In the second example, there is no "equivalent" to &sample in the first example, in the sense of a pointer-to-pointer-to-char value. This is because there is no pointer-to-char value to take the address of. There is only the array.
While pointers provide enormous power and flexibility to the programmers, they may use cause manufactures if it not properly handled. Consider the following precaustions using pointers to prevent errors. We should make sure that we know where each pointer is pointing in a program. Here are some general observations and common errors that might be useful to remember. *ptr++, *p[],(ptr).member
In the first part &sample will return the address of 'sample' pointer created and in the second case the starting address of the string created as object.
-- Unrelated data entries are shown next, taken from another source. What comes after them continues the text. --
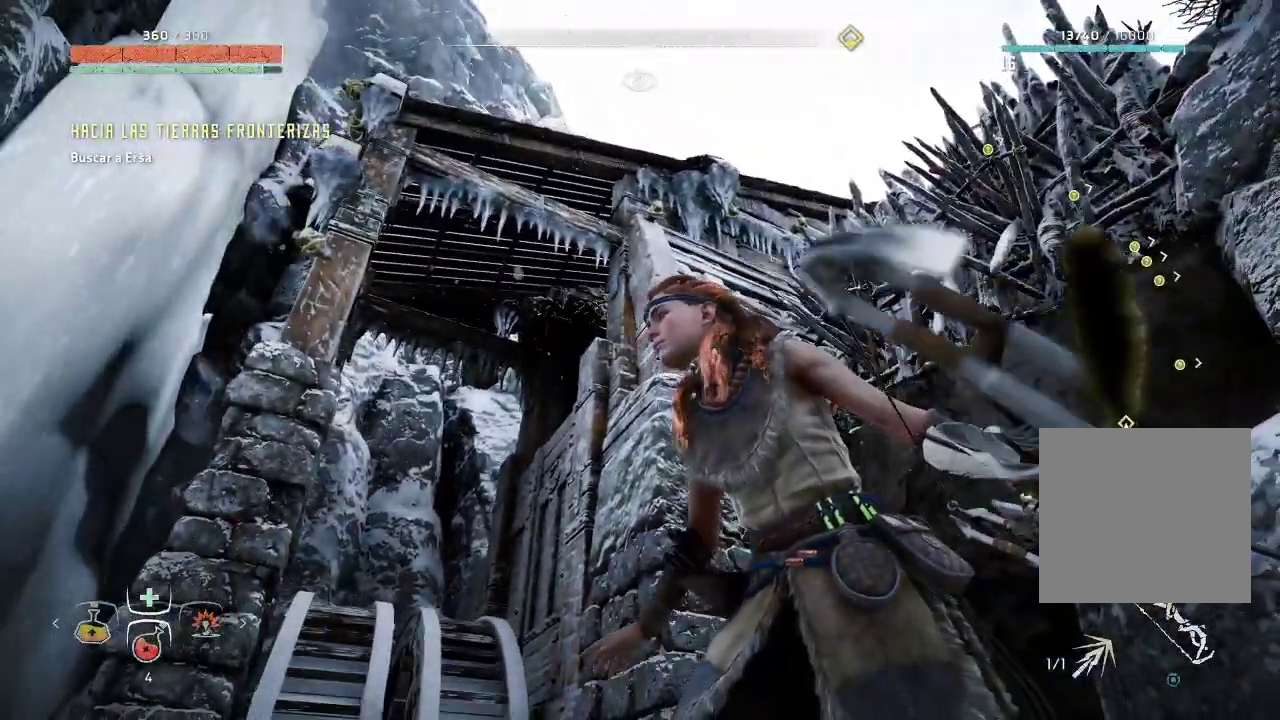
{"buttons": [], "left_stick": "center", "right_stick": "down-right", "events": [[383, "right_stick", "down-right"]]}
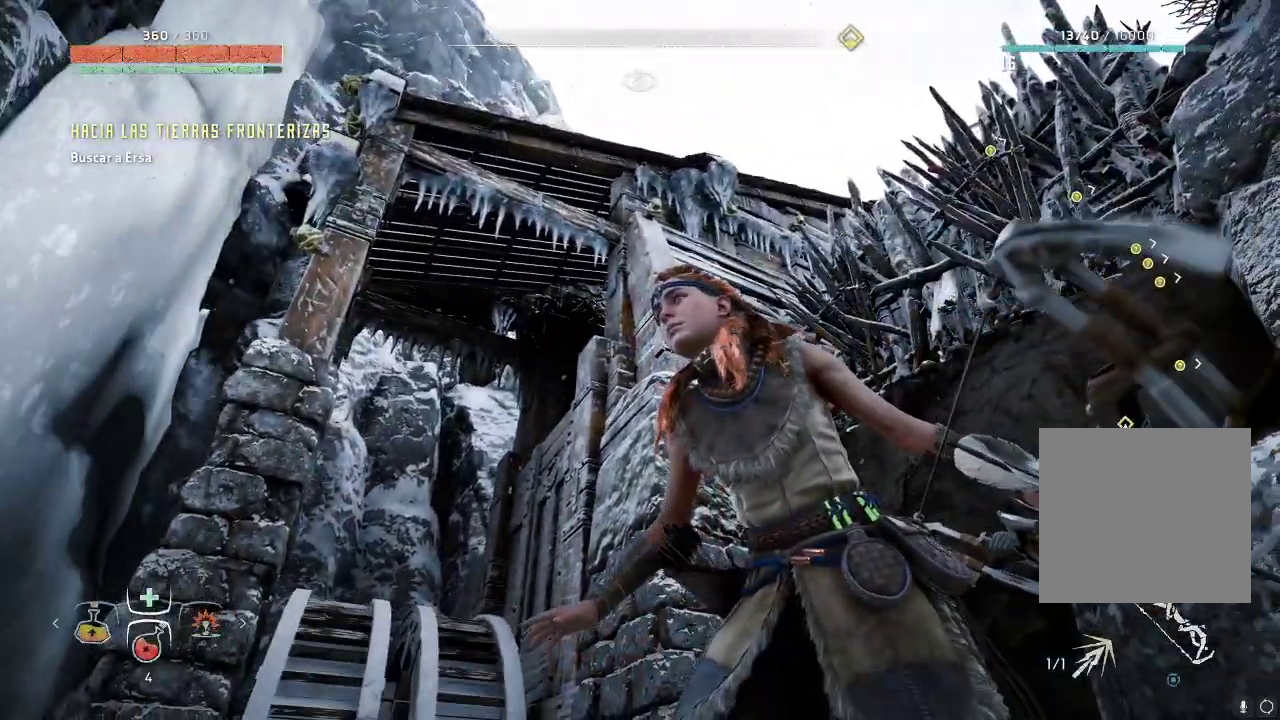
{"buttons": [], "left_stick": "left", "right_stick": "down-right", "events": [[183, "right_stick", "right"], [367, "left_stick", "left"], [467, "right_stick", "down-right"]]}
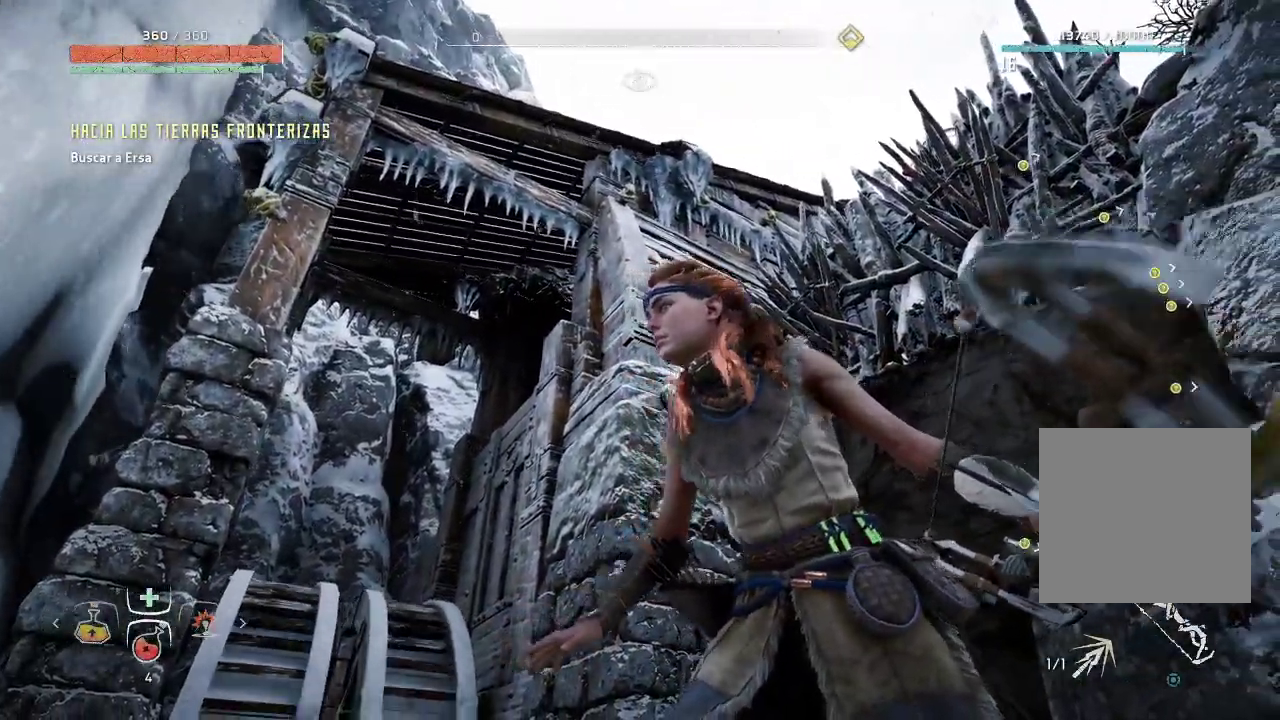
{"buttons": [], "left_stick": "left", "right_stick": "center", "events": [[367, "right_stick", "center"]]}
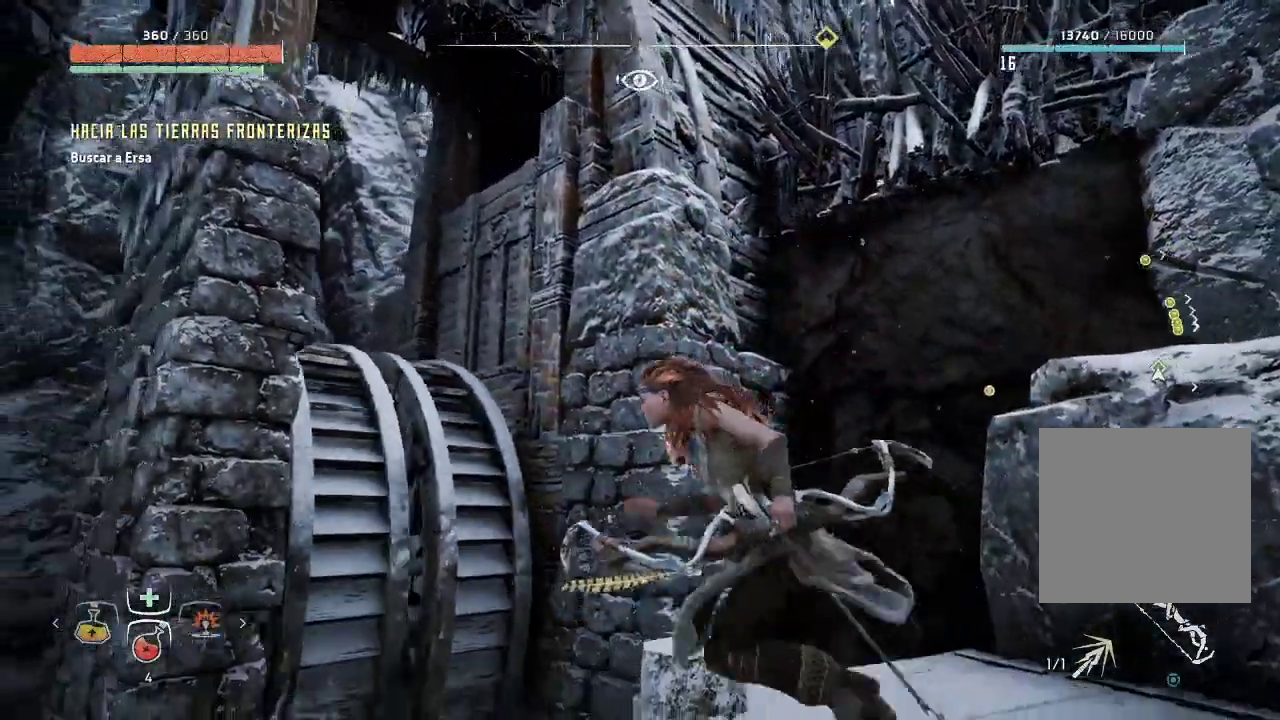
{"buttons": [], "left_stick": "center", "right_stick": "up-right", "events": [[17, "right_stick", "down-right"], [150, "right_stick", "center"], [167, "left_stick", "center"], [467, "right_stick", "up-right"]]}
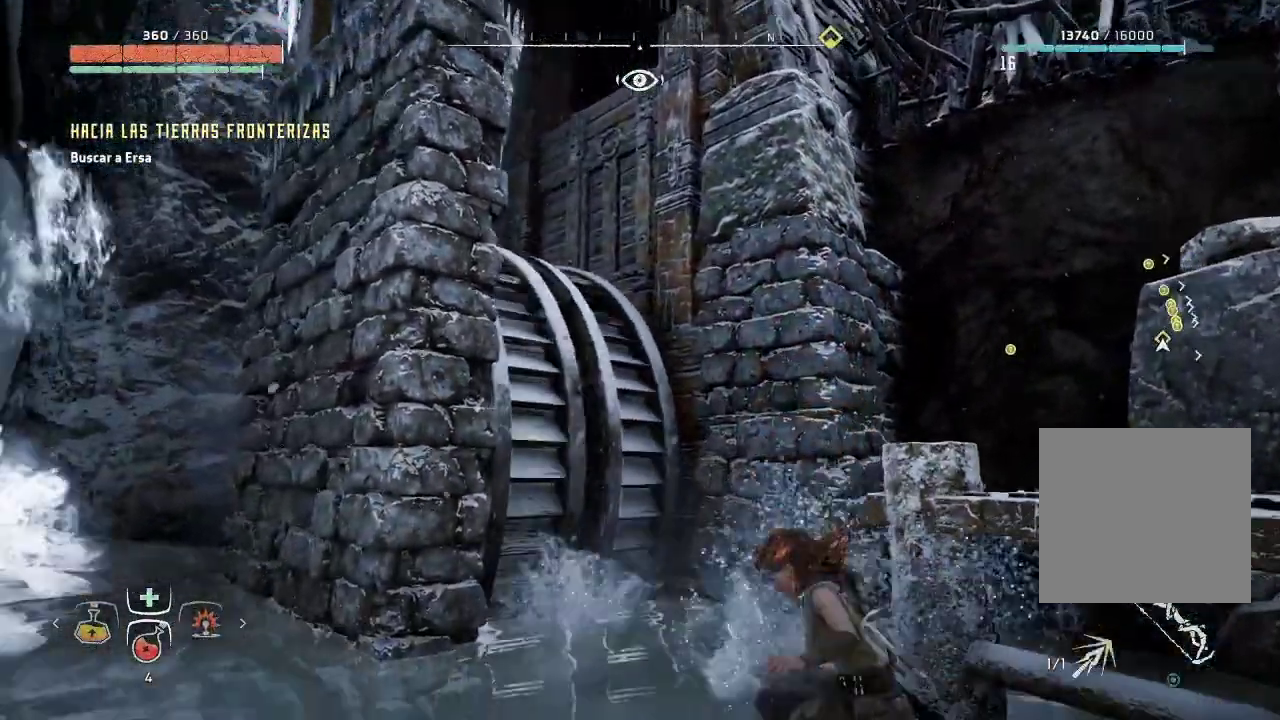
{"buttons": [], "left_stick": "left", "right_stick": "down-left", "events": [[150, "right_stick", "center"], [283, "right_stick", "down-left"], [333, "left_stick", "left"]]}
In C arrays and pointers are more or less interchangable. You can treat an array name like it is a pointer, and a pointer like it is an array name.
If you take the address of (&) of a pointer, of course you get a pointer to a pointer.
&sample is the address of the pointer that points to "String Value".
For the second example, since an array name that is not followed by a subscript is interpreted as the pointer to the initial element of the array, which means
sample
and
&sample[0]
are the same, therefore &sample is also the address of the pointer that points to the string.